SPSS Statistics was, as far as I know, the first commercial software to deliver an integration with the R statistical language. It first appeared in SPSS 16, over six years ago at this writing, complementing the Python language integration that first appeared in SPSS 14. This post reviews the rationale and developments in this feature.
R has become the computational language of the statistics profession. It's the way a new statistical algorithm is first published, and the R library contains a vast collection of statistical functions. The R jungle contains many gems, but it has drawbacks, too.
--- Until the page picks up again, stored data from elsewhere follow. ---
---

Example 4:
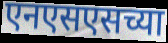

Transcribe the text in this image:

एनएसएसच्या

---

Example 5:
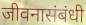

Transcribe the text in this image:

जीवनासंबंधी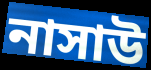
নাসাউ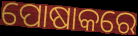
ପୋଷାକରେ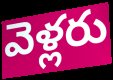
వెళ్లరు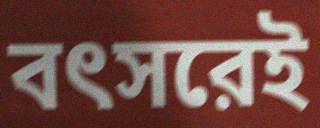
বৎসরেই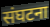
संघटना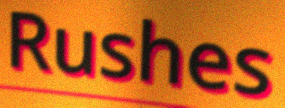
RushesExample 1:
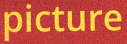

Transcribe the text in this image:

picture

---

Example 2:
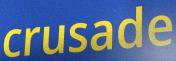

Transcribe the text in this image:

crusade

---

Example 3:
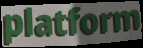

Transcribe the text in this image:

platform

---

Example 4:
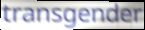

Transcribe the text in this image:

This isn't the place to discuss all the good and the bad, but suffice it to say that using R directly imposes a style of doing statistical analysis based on a programming model that does not always suit an analyst, and the output from a R package is usually not in a format suitable for publication. And, while there are various point and click interfaces that can be added on for some R packages, serious usage requires the user to learn the R language, which is not easy.
SPSS Statistics and, as of Version 16, SPSS Modeler, bring to bear the ease of use of these products and their output presentation capabilities that allow a user to work with these products while still tapping the power and packages of R. While a user can write programs in the R language that run within the Statistics or Modeler program, typically the SPSS user takes advantage of R packages that have already been integrated using the published apis and tools for this purpose without the need to learn R or deal with it directly. R packages can extend the statistical capabilities of these products without sacrificing the benefits of SPSS software. The R connection requires an extra installation step (R itself and, via the SPSS Community website, the R Essentials), but all the pieces for this are free. Statistics and Modeler can be a great way to deploy the functionality of R.
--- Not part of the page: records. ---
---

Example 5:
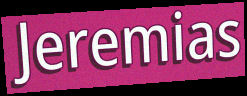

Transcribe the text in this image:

Jeremias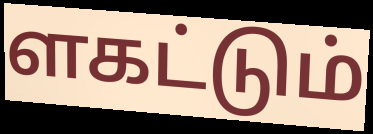
ளகட்டும்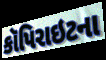
કૉપિરાઇટના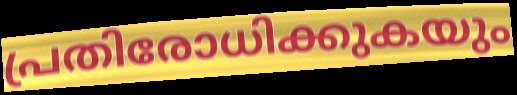
പ്രതിരോധിക്കുകയും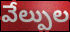
వేల్పులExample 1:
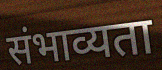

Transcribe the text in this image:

संभाव्यता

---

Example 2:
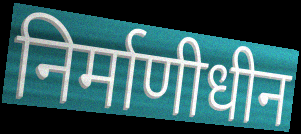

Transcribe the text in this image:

निर्माणीधीन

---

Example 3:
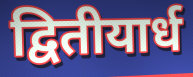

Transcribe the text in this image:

द्वितीयार्ध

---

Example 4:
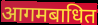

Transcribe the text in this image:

आगमबाधित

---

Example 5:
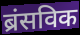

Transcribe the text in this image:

ब्रंसविकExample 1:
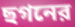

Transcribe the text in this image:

ছগনের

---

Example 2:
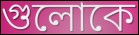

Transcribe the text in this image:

গুলোকে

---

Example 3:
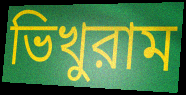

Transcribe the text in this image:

ভিখুরাম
Organizations and individuals can do their own, private integrations of R packages, but the SPSS Community site provides a means of sharing integrations with everyone. Instructions for sharing are on the front page of the site. For SPSS Statistics, you can start here to see what has been shared. With Statistics version 22 or later, you can also download and install package integrations from the Utilities menu within Statistics without even visiting the site.
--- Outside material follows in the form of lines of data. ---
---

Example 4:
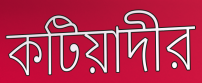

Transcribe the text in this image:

কটিয়াদীর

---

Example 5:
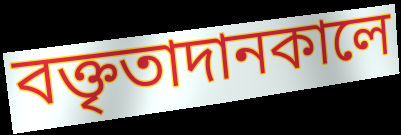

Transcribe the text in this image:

বক্তৃতাদানকালেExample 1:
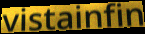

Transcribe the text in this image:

vistainfin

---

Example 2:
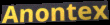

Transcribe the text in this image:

Anontex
The image also shows extensions implemented in Python.
As of this writing, there are 25 R packages that have been integrated by IBM and 10 contributed by users. Package integrations generally include a dialog box interface produced by the Statistics Custom Dialog Builder and traditional SPSS syntax for the package. They produce their output as SPSS pivot tables and R graphic images that appear in the Statistics Viewer along with other output produced by native SPSS commands. For packages that are included in the R Essentials, the dialog and output are usually translated into all the languages that Statistics itself provides.
For Modeler 16, an adaptation of the Custom Dialog Builder is included, and nodes can build models and provide code to be used with those models for scoring. Using the new Hadoop integration, the scoring can be performed on the Hadoop cluster with big performance benefits. Similar to Statistics, the user of R- based nodes sees the same behavior that comes with native nodes.
Producing a package integration for Statistics is usually easy for someone who knows the R language. It can be as simple as adding a line to fetch the data. Usually the integration will convert plain text R output to one or more pivot tables, and it may create new datasets. That takes a little longer, but it is still typically a few hours to a few days. The apis for all this are covered in detail in the help installed with the R plug-in: Help > Programmability > R Plug-In. Since the package integrations are usually distributed in source form, they can serve as examples. Integration creators can also do translations, but not many are prepared to handle this. The SPSS forums are a good place to ask questions about this technology.
There is a white paper that discusses the benefits and technology of using R with Statistics that provides more details,
In sum, the R integrations for Statistics and Modeler allow access to the large R library but package it in a form that fits in with the native capabilities of these products. It's a win for everyone, and it's all free.